More Judges will be announced soon!

 

Shelley Singer has written 13 published novels. The most recent is Blackjack, written as Lee Singer, a near-future thriller now in ebook and audio. She is currently finishing a fictionalized memoir titled The Pepsi Cola Ninth Street Grocery. Shelley teaches fiction writing and has worked individually with writers in every genre from memoir to mystery to science fiction to horror. She lives in Northern California and began her career as a reporter with UPI in Chicago, where she met many famous people, at least two of whom were murdered, and many not-so-famous who are still alive.

 

Kristi Petersen Schoonover’s short fiction has appeared in Carpe Articulum, The Adirondack Review, Barbaric Yawp, The Illuminata, Morpheus Tales, New Witch Magazine, Toasted Cheese, and others, including several anthologies. She holds an MFA in Creative Writing from Goddard College, is the recipient of two Norman Mailer Writers Colony Winter Residencies, and is an editor for Read Short Fiction. Her most recent work, Skeletons in the Swimmin’ Hole—Tales from Haunted Disney World, is a collection of ghost stories set in Disney Parks, and her horror novel, Bad Apple, is forthcoming from Vagabondage Books in November. Her website is www.kristipetersenschoonover.com

 

Stace Budzko is published or forthcoming in Versal, Upstreet, Necessary Fiction, Prime Number, Hint Fiction: Norton Anthology of Stories, Press 53, PANK, Hobart, elimae, The Los Angeles Review, Night Train, The Collagist, Rose Metal Press Field Guide to Writing Flash Fiction, Flash Fiction Forward, Brevity & Echo, Quick Fiction, Southeast Review and elsewhere. The screen adaptation of his story, "How to Set a House on Fire” was awarded Best in Show/Best Overall/Best Drama at Spotlight Film Festival, Chicago International Film Festival, Westport Film Festival respectively. At present, he is a writing instructor at Emmanuel College as well as writer-in-residence at the Institute of Contemporary Art, Boston. Find his weekly writing craft column at Grub Street Daily.

 

  Patricia La Barbera has a BA and an MFA in creative writing and is a graduate of UC Berkeley's Professional Sequence in Editing. A spokesperson for her local writers’ association, Keys Writers, Patricia is also the author of a mystery novella, The Celtic Crow Murders, and her short stories and poetry have appeared in various magazines. Upcoming publications include flash fiction slated for two anthologies. She is on the staff of Every Day Fiction. She is originally from New York City but now lives in the Florida Keys. www.patricialabarbera.com

Cindy Shearer is the program chair of the MFA in Writing and Consciousness and the MFA in Creative Inquiry, Interdisciplinary Arts at the California Institute of Integral Studies (CIIS) in San Francisco. She practices and teaches writing as art, which she described in a recent exhibit as allowing her to “reconfigure the boundaries of writing and visual art" and join “tangible materials and the writing process". She has also worked extensively as a freelance editor and writing coach. For more information, visit www.cindyshearer.com.
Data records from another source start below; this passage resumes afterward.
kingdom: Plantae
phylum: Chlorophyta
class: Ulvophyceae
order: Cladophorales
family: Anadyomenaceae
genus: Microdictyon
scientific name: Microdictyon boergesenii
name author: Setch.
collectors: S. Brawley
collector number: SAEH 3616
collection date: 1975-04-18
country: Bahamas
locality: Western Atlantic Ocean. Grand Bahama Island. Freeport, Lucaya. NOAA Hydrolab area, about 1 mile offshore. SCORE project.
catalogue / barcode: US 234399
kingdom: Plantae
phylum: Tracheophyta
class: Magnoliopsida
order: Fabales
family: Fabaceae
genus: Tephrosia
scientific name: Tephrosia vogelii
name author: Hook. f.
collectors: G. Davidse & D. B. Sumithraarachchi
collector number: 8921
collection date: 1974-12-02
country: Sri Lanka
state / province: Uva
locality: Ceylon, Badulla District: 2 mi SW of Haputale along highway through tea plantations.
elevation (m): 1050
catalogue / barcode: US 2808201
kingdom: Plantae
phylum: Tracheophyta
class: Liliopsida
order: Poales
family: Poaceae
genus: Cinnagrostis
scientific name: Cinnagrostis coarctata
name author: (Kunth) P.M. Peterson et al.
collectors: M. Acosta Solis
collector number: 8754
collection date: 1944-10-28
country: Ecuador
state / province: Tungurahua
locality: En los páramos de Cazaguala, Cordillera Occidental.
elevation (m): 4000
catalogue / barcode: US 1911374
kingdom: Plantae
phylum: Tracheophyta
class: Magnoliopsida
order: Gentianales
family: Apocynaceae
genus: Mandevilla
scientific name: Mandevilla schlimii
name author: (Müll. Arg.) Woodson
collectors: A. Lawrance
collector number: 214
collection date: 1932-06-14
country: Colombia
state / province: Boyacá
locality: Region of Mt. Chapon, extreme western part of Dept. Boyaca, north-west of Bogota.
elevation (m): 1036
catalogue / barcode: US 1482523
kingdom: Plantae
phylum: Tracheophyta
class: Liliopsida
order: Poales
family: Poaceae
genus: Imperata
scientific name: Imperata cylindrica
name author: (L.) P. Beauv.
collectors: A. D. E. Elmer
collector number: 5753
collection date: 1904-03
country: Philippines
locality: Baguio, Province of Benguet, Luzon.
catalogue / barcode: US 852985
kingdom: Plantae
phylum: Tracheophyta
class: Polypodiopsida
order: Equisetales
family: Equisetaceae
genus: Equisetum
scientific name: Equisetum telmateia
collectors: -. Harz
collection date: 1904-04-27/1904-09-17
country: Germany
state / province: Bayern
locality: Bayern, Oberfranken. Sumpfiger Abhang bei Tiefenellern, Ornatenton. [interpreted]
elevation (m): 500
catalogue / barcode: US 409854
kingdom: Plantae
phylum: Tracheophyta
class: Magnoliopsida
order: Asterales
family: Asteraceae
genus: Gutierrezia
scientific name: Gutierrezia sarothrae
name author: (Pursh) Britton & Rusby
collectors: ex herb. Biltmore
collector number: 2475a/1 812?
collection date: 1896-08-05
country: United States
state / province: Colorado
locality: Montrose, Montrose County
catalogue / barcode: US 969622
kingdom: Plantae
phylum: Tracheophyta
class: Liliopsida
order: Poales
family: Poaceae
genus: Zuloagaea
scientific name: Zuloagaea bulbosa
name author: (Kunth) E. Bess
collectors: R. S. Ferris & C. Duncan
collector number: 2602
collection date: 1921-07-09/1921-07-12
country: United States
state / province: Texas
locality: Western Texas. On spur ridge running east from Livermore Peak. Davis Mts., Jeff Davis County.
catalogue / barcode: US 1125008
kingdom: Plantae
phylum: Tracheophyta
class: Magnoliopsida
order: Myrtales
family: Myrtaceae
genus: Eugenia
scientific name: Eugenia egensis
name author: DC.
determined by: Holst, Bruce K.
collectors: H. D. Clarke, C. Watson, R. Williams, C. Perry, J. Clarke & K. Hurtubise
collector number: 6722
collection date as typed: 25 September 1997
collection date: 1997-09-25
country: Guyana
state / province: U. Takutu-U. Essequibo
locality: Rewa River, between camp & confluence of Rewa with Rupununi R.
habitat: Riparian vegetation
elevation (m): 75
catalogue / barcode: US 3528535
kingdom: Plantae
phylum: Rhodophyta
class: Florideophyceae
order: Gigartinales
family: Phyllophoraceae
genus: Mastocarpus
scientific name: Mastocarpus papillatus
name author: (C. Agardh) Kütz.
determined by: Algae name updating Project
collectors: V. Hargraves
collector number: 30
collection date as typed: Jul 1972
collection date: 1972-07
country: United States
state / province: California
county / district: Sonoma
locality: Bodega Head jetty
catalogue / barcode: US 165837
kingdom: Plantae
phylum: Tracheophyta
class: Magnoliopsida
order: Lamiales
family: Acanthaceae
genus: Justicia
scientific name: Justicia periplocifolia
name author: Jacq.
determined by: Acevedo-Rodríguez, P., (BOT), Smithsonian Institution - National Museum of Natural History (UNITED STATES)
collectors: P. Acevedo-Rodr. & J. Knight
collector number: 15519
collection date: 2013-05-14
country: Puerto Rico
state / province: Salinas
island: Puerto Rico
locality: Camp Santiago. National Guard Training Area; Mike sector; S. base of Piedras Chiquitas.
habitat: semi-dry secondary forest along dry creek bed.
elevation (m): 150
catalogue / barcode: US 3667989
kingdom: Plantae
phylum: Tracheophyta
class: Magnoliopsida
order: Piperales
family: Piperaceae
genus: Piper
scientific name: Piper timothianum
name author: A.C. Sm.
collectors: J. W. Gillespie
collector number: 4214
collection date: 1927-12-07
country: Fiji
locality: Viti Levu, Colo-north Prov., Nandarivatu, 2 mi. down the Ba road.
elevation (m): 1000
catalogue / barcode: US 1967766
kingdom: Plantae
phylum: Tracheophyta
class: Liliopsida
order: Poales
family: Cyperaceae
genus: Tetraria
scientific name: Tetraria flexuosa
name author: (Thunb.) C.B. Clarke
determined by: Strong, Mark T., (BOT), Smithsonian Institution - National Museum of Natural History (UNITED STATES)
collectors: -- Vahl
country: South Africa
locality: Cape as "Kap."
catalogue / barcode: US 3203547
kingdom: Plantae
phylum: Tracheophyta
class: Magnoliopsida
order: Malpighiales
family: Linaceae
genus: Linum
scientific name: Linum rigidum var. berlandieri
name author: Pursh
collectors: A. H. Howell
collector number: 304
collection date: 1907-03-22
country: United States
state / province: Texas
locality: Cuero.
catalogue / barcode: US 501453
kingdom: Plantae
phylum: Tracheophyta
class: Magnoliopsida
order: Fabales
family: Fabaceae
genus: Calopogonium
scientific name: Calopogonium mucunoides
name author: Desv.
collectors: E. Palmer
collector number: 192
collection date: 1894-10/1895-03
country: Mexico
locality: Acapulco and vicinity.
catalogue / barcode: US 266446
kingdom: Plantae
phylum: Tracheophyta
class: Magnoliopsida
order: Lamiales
Randall Brown teaches at and directs Rosemont College’s MFA in Creative Writing Program. He is the author of the award-winning collection Mad to Live, his essay on (very) short fiction appears in The Rose Metal Press Field Guide to Writing Flash Fiction, and he appears in the Norton Anthology of Hint Fiction. He has been published widely, both online and in print. Also, he is the founder and managing editor of Matter Press and its Journal of Compressed Creative Arts, and he blogs regularly at FlashFiction.Net.

 

Peter Blair is co-editor (with Ashley Chantler) of Flash: The International Short-Short Story Magazine (www.chester.ac.uk/flash.magazine), and has edited several anthologies of short stories and poems. His own fiction and poetry have appeared in various anthologies and periodicals, and he has been both shortlisted and a runner-up in the short-story section of the Bridport Prize. He is Senior Lecturer in English at the University of Chester, where he teaches Creative Writing and has been a judge in the Cheshire Prize for Literature.